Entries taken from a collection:
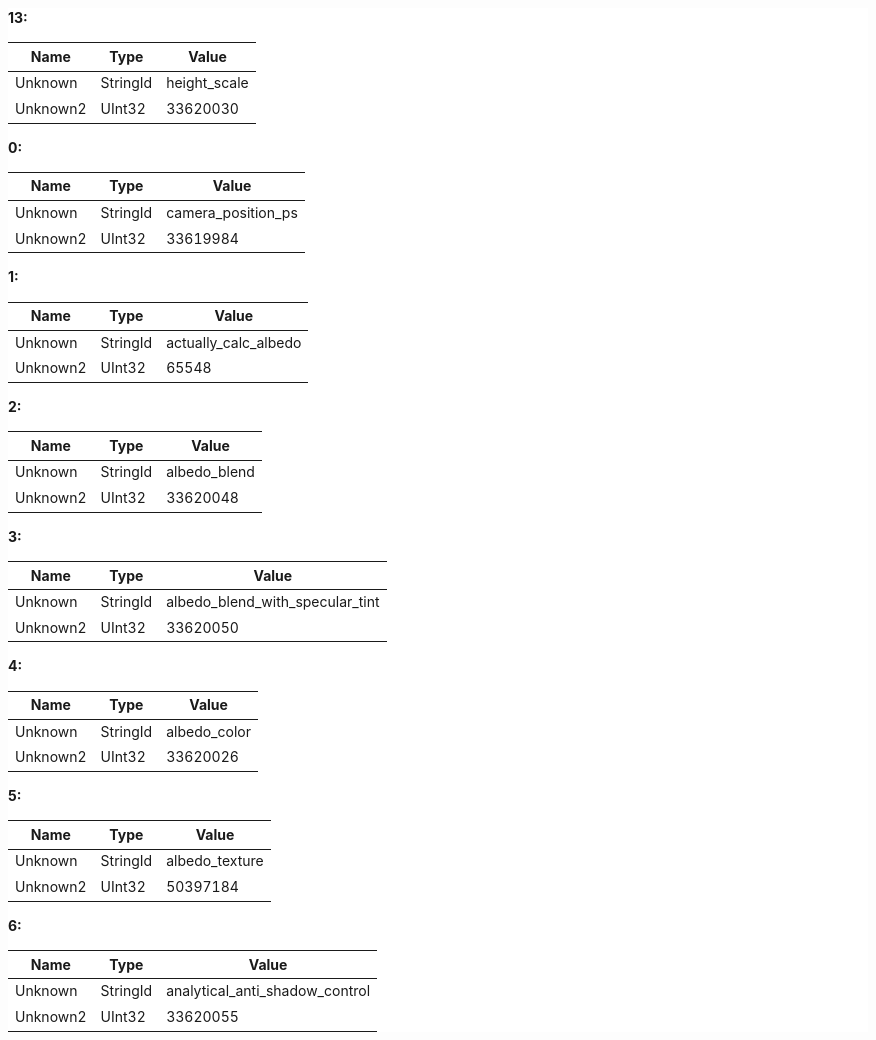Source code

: 
**13:**

Name	| Type	| Value
---	|---	|---	|
Unknown	|StringId	|height_scale
Unknown2	|UInt32	|33620030


**0:**

Name	| Type	| Value
---	|---	|---	|
Unknown	|StringId	|camera_position_ps
Unknown2	|UInt32	|33619984


**1:**

Name	| Type	| Value
---	|---	|---	|
Unknown	|StringId	|actually_calc_albedo
Unknown2	|UInt32	|65548


**2:**

Name	| Type	| Value
---	|---	|---	|
Unknown	|StringId	|albedo_blend
Unknown2	|UInt32	|33620048


**3:**

Name	| Type	| Value
---	|---	|---	|
Unknown	|StringId	|albedo_blend_with_specular_tint
Unknown2	|UInt32	|33620050


**4:**

Name	| Type	| Value
---	|---	|---	|
Unknown	|StringId	|albedo_color
Unknown2	|UInt32	|33620026


**5:**

Name	| Type	| Value
---	|---	|---	|
Unknown	|StringId	|albedo_texture
Unknown2	|UInt32	|50397184


**6:**

Name	| Type	| Value
---	|---	|---	|
Unknown	|StringId	|analytical_anti_shadow_control
Unknown2	|UInt32	|33620055
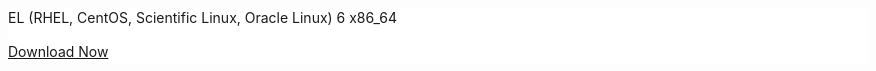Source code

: <tr>










<td rowspan="1">EL (RHEL, CentOS, Scientific Linux, Oracle Linux) 6</td>










<td>x86_64</td>


<td>










<a href="https://pm.puppetlabs.com/pe-client-tools/2017.3.8/17.3.6/repos/el/6/PC1/x86_64/pe-client-tools-17.3.6-1.el6.x86_64.rpm">Download Now</a>










</td>


</tr>






























<tr>

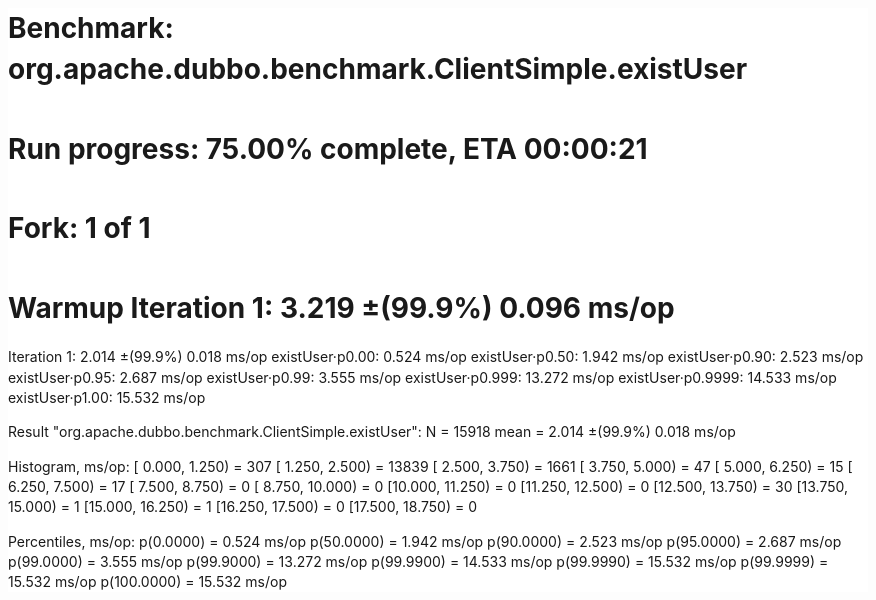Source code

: # Benchmark: org.apache.dubbo.benchmark.ClientSimple.existUser

# Run progress: 75.00% complete, ETA 00:00:21
# Fork: 1 of 1
# Warmup Iteration   1: 3.219 ±(99.9%) 0.096 ms/op
Iteration   1: 2.014 ±(99.9%) 0.018 ms/op
                 existUser·p0.00:   0.524 ms/op
                 existUser·p0.50:   1.942 ms/op
                 existUser·p0.90:   2.523 ms/op
                 existUser·p0.95:   2.687 ms/op
                 existUser·p0.99:   3.555 ms/op
                 existUser·p0.999:  13.272 ms/op
                 existUser·p0.9999: 14.533 ms/op
                 existUser·p1.00:   15.532 ms/op



Result "org.apache.dubbo.benchmark.ClientSimple.existUser":
  N = 15918
  mean =      2.014 ±(99.9%) 0.018 ms/op

  Histogram, ms/op:
    [ 0.000,  1.250) = 307 
    [ 1.250,  2.500) = 13839 
    [ 2.500,  3.750) = 1661 
    [ 3.750,  5.000) = 47 
    [ 5.000,  6.250) = 15 
    [ 6.250,  7.500) = 17 
    [ 7.500,  8.750) = 0 
    [ 8.750, 10.000) = 0 
    [10.000, 11.250) = 0 
    [11.250, 12.500) = 0 
    [12.500, 13.750) = 30 
    [13.750, 15.000) = 1 
    [15.000, 16.250) = 1 
    [16.250, 17.500) = 0 
    [17.500, 18.750) = 0 

  Percentiles, ms/op:
      p(0.0000) =      0.524 ms/op
     p(50.0000) =      1.942 ms/op
     p(90.0000) =      2.523 ms/op
     p(95.0000) =      2.687 ms/op
     p(99.0000) =      3.555 ms/op
     p(99.9000) =     13.272 ms/op
     p(99.9900) =     14.533 ms/op
     p(99.9990) =     15.532 ms/op
     p(99.9999) =     15.532 ms/op
    p(100.0000) =     15.532 ms/op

◆ Your objective: The entries above need to be transcribed word for word, and the pictures stay out.

◆ Response:
Source code

: 
**13:**

Name	| Type	| Value
---	|---	|---	|
Unknown	|StringId	|height_scale
Unknown2	|UInt32	|33620030


**0:**

Name	| Type	| Value
---	|---	|---	|
Unknown	|StringId	|camera_position_ps
Unknown2	|UInt32	|33619984


**1:**

Name	| Type	| Value
---	|---	|---	|
Unknown	|StringId	|actually_calc_albedo
Unknown2	|UInt32	|65548


**2:**

Name	| Type	| Value
---	|---	|---	|
Unknown	|StringId	|albedo_blend
Unknown2	|UInt32	|33620048


**3:**

Name	| Type	| Value
---	|---	|---	|
Unknown	|StringId	|albedo_blend_with_specular_tint
Unknown2	|UInt32	|33620050


**4:**

Name	| Type	| Value
---	|---	|---	|
Unknown	|StringId	|albedo_color
Unknown2	|UInt32	|33620026


**5:**

Name	| Type	| Value
---	|---	|---	|
Unknown	|StringId	|albedo_texture
Unknown2	|UInt32	|50397184


**6:**

Name	| Type	| Value
---	|---	|---	|
Unknown	|StringId	|analytical_anti_shadow_control
Unknown2	|UInt32	|33620055
Source code

: <tr>










<td rowspan="1">EL (RHEL, CentOS, Scientific Linux, Oracle Linux) 6</td>










<td>x86_64</td>


<td>










<a href="https://pm.puppetlabs.com/pe-client-tools/2017.3.8/17.3.6/repos/el/6/PC1/x86_64/pe-client-tools-17.3.6-1.el6.x86_64.rpm">Download Now</a>










</td>


</tr>






























<tr>

Source code

: # Benchmark: org.apache.dubbo.benchmark.ClientSimple.existUser

# Run progress: 75.00% complete, ETA 00:00:21
# Fork: 1 of 1
# Warmup Iteration   1: 3.219 ±(99.9%) 0.096 ms/op
Iteration   1: 2.014 ±(99.9%) 0.018 ms/op
                 existUser·p0.00:   0.524 ms/op
                 existUser·p0.50:   1.942 ms/op
                 existUser·p0.90:   2.523 ms/op
                 existUser·p0.95:   2.687 ms/op
                 existUser·p0.99:   3.555 ms/op
                 existUser·p0.999:  13.272 ms/op
                 existUser·p0.9999: 14.533 ms/op
                 existUser·p1.00:   15.532 ms/op



Result "org.apache.dubbo.benchmark.ClientSimple.existUser":
  N = 15918
  mean =      2.014 ±(99.9%) 0.018 ms/op

  Histogram, ms/op:
    [ 0.000,  1.250) = 307 
    [ 1.250,  2.500) = 13839 
    [ 2.500,  3.750) = 1661 
    [ 3.750,  5.000) = 47 
    [ 5.000,  6.250) = 15 
    [ 6.250,  7.500) = 17 
    [ 7.500,  8.750) = 0 
    [ 8.750, 10.000) = 0 
    [10.000, 11.250) = 0 
    [11.250, 12.500) = 0 
    [12.500, 13.750) = 30 
    [13.750, 15.000) = 1 
    [15.000, 16.250) = 1 
    [16.250, 17.500) = 0 
    [17.500, 18.750) = 0 

  Percentiles, ms/op:
      p(0.0000) =      0.524 ms/op
     p(50.0000) =      1.942 ms/op
     p(90.0000) =      2.523 ms/op
     p(95.0000) =      2.687 ms/op
     p(99.0000) =      3.555 ms/op
     p(99.9000) =     13.272 ms/op
     p(99.9900) =     14.533 ms/op
     p(99.9990) =     15.532 ms/op
     p(99.9999) =     15.532 ms/op
    p(100.0000) =     15.532 ms/op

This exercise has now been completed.